Вспомнив об этом, он задумался. Для начала надо узнать точно, прав Переслег в своих подозрениях или ему и впрямь помстилось. Если прав – тогда… В голове у Любомила начал складываться план, как помочь Огнецу. А заодно и себе, потому что оставаться у могутичей ему было уже невмоготу.
* * *
Боевые дреки шли широким косяком, словно диковинные рыбы или птицы. Войнаричи с тревогой наблюдали за ними. Плохо было то, что полки из Велегостья добраться сюда ещё не успели, хоть и были на подходе. Впрочем, несколько дружин бояр и посадников, земли которых лежали между здешними межами и Велегостьем, уже присоединились к защитникам.
Кто-то из бояр заметил:
– А говорили вроде, что их князья с нашими в родстве…
– Те, которые в родстве, не тут живут – к восходу от Змеицы их земли начинаются, – откликнулся Чистец. Он пристально наблюдал за непрошенными гостями, пытаясь угадать, к какому берегу залива направятся корабли. Но то ли они сами ещё не решили, то ли хотели сперва подойти ближе, а может, думали ударить сразу в обе стороны. Во всяком случае, пока все корабли шли прямиком к горловине залива.

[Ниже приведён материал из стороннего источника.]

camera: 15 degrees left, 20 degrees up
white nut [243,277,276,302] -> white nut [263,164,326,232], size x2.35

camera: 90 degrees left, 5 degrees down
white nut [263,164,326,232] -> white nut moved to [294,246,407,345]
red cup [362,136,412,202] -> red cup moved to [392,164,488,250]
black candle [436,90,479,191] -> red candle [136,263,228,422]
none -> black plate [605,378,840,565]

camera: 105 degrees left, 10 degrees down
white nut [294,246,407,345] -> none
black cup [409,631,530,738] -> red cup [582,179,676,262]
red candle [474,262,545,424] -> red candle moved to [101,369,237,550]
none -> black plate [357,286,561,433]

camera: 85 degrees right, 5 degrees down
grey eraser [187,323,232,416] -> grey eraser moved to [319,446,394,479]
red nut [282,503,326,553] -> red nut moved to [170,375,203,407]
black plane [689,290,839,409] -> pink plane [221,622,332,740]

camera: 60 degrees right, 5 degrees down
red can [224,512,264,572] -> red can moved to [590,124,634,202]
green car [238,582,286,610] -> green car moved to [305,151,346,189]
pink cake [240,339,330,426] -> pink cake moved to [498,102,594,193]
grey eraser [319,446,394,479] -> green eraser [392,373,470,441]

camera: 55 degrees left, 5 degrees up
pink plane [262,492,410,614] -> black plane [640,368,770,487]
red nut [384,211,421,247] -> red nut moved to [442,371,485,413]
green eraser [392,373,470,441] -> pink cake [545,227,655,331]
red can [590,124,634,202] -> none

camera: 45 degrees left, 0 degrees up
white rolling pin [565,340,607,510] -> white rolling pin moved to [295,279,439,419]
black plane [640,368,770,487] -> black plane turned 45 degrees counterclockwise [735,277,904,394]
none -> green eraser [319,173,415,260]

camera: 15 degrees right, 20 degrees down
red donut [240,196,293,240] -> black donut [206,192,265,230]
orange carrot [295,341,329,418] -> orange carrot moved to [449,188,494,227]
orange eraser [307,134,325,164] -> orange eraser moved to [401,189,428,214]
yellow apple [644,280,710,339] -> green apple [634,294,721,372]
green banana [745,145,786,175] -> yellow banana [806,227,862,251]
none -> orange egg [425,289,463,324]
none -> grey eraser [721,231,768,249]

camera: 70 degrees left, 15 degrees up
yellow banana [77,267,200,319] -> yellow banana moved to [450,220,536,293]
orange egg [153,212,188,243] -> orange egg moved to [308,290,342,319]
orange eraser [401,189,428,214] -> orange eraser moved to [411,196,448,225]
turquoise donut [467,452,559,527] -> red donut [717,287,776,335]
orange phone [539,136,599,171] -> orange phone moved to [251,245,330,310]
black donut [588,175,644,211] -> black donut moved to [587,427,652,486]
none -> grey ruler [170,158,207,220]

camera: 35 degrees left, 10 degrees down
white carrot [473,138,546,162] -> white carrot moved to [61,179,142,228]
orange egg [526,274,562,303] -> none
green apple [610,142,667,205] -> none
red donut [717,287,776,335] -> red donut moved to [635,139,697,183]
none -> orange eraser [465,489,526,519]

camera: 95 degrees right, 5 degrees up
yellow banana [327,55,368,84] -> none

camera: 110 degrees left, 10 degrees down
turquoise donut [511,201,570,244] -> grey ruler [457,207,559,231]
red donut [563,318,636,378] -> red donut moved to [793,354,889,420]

– Эх, гром их разрази! – досадливо обронил кто-то.
Чистец обернулся:
– Гром, говоришь? А что, может, и разразит! – он взглянул на побратимов. – Может, и впрямь?..
Темнята и Прозор переглянулись и решительно шагнули к нему. Остальные, повинуясь властному жесту воеводы, отошли, оставив их втроём на высоком мысу.
Им не требовалось ничего говорить – они просто обнажили мечи и встали рядом. Дела-лось это не впервые, и слова заговоров привычно срывались с губ. Гриди и простые ратники, стоявшие поодаль, не могли разобрать, что они говорят. Расслышали лишь последние слова:
– Сила Перуна с нами!
Пробуждение силы, которую призывали трое побратимов, почувствовали все. Налетевший ветер рванул плащи и свиты. Сгустившиеся над мысом тучи сначала медленно, а потом всё быстрее поползли в сторону моря. Ветер, надувавший паруса кораблей, не мог обратить их вспять – тучи шли выше. И наконец ярко сверкнула молния, соединяя небо и море.
Гроза неумолимо приближалась к кораблям. С берега было видно, как там засуетились, пытаясь развернуть их и увести от грозы. Тем, кто был дальше от берега, это даже удалось. А вот нескольким ближним не повезло. Длинная разветвлённая молния ударила так, что зацепила мачту одного дреки и борт другого. Все, кто оказался поблизости, оказались сбиты с ног. Разобрать, кто из них оглушён, а кто убит на месте, с берега, понятно, не могли. А вот дерево, хоть и сырое и просолённое, загорелось неожиданно легко. Тушить пламя никто даже не пытался – ясно было, что ничего не получится. Те, кто ещё был жив и способен хоть что-то делать, выпрыгивали за борт и пытались плыть – кто к недалёкому уже берегу, кто к другим кораблям.